**Required work**
Lines in the data below that contain the word "COALESCE" are to be copied.

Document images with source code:
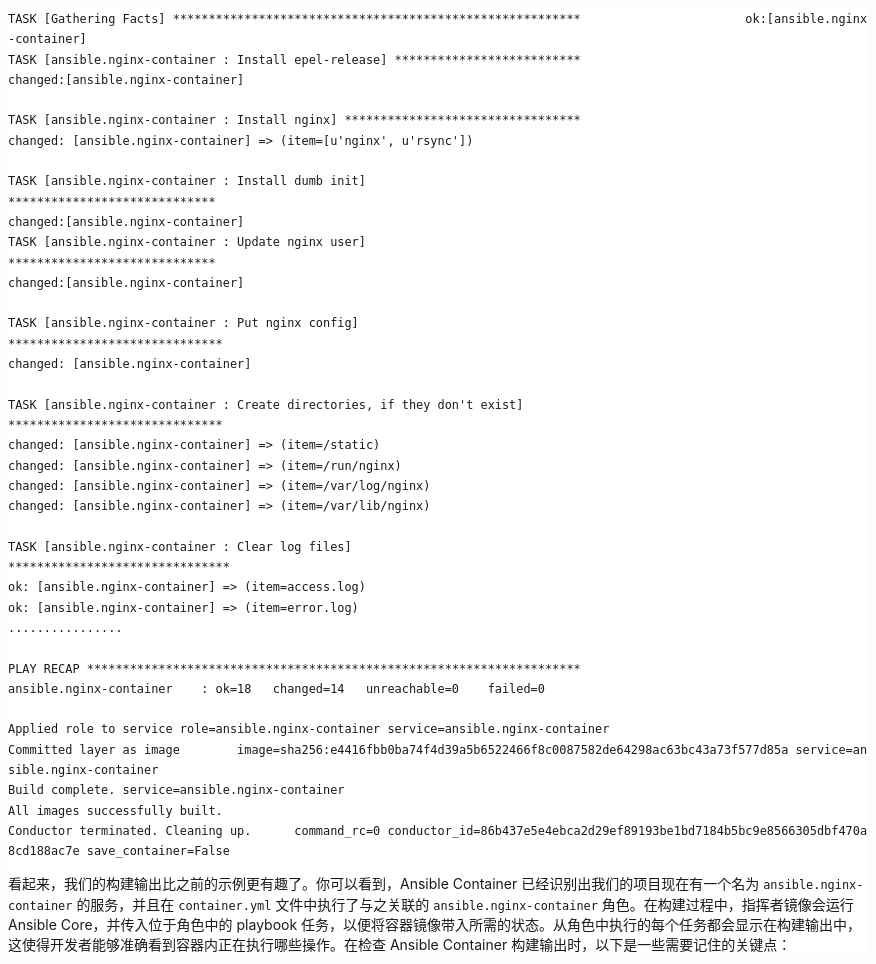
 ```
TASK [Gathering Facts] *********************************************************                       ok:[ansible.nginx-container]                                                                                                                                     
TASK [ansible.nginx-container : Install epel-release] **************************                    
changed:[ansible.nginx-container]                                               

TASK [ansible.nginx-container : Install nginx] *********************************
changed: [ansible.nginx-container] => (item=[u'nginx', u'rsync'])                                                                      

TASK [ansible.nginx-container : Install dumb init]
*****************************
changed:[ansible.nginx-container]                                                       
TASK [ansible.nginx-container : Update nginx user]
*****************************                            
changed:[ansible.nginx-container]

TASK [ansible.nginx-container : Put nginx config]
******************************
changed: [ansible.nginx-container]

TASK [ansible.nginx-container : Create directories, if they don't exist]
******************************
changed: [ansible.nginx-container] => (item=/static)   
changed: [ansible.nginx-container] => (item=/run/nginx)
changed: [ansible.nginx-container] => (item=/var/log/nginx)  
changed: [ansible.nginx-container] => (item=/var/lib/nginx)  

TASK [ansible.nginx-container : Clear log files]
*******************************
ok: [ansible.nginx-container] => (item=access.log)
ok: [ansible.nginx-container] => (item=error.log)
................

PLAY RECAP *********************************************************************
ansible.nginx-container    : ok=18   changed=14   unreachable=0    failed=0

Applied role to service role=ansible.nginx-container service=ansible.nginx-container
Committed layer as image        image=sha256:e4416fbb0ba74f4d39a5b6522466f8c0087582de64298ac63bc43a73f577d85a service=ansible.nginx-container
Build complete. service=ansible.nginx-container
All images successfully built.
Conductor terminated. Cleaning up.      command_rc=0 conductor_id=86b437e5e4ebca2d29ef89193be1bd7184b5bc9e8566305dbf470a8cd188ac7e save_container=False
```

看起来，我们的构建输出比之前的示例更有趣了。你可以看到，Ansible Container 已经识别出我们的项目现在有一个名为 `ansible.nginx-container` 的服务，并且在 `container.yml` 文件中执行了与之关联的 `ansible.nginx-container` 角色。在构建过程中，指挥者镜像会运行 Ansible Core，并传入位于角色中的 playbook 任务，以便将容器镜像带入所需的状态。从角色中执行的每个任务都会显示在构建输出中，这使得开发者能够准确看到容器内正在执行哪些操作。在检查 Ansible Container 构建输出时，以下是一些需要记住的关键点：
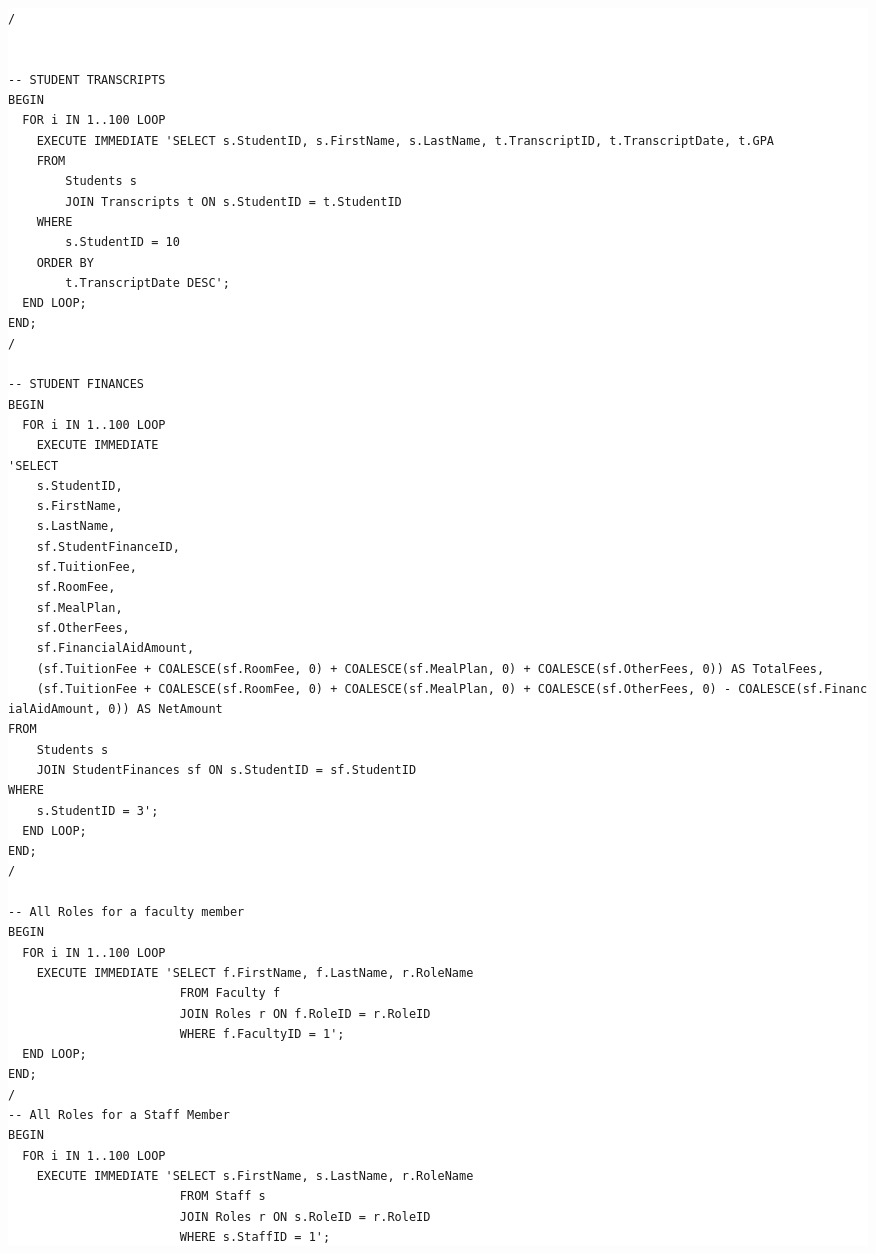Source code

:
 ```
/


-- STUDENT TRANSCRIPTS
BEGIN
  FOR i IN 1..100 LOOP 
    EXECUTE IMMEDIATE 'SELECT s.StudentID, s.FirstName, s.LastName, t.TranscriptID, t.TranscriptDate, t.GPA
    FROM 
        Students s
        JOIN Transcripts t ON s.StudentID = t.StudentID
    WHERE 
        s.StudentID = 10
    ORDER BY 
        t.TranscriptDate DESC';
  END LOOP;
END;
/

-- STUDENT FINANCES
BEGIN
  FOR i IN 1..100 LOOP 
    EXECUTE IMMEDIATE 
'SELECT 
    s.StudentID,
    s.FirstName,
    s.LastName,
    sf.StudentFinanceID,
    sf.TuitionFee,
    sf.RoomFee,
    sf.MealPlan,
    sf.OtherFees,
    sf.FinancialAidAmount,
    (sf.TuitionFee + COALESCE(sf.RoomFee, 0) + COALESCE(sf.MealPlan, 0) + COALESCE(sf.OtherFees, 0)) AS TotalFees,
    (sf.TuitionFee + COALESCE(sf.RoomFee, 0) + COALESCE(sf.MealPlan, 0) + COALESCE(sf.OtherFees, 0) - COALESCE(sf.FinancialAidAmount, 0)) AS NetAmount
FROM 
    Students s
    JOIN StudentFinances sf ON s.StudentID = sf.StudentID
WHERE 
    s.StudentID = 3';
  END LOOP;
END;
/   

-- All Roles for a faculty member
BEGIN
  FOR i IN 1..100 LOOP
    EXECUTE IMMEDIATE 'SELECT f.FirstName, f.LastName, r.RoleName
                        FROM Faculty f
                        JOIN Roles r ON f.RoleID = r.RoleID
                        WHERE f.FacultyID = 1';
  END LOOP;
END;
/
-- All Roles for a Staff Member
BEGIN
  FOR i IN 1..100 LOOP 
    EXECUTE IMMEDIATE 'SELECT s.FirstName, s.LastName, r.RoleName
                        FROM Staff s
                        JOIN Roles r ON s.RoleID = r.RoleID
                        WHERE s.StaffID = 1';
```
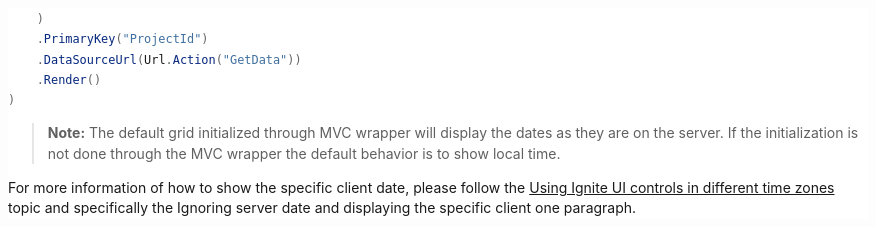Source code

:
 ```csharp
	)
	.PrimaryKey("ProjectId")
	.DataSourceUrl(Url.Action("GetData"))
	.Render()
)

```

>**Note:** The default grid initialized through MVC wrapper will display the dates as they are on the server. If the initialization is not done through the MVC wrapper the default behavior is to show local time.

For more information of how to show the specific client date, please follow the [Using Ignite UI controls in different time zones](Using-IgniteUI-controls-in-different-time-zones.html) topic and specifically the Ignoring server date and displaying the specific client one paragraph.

**Written solution**
    (sf.TuitionFee + COALESCE(sf.RoomFee, 0) + COALESCE(sf.MealPlan, 0) + COALESCE(sf.OtherFees, 0)) AS TotalFees,
    (sf.TuitionFee + COALESCE(sf.RoomFee, 0) + COALESCE(sf.MealPlan, 0) + COALESCE(sf.OtherFees, 0) - COALESCE(sf.FinancialAidAmount, 0)) AS NetAmount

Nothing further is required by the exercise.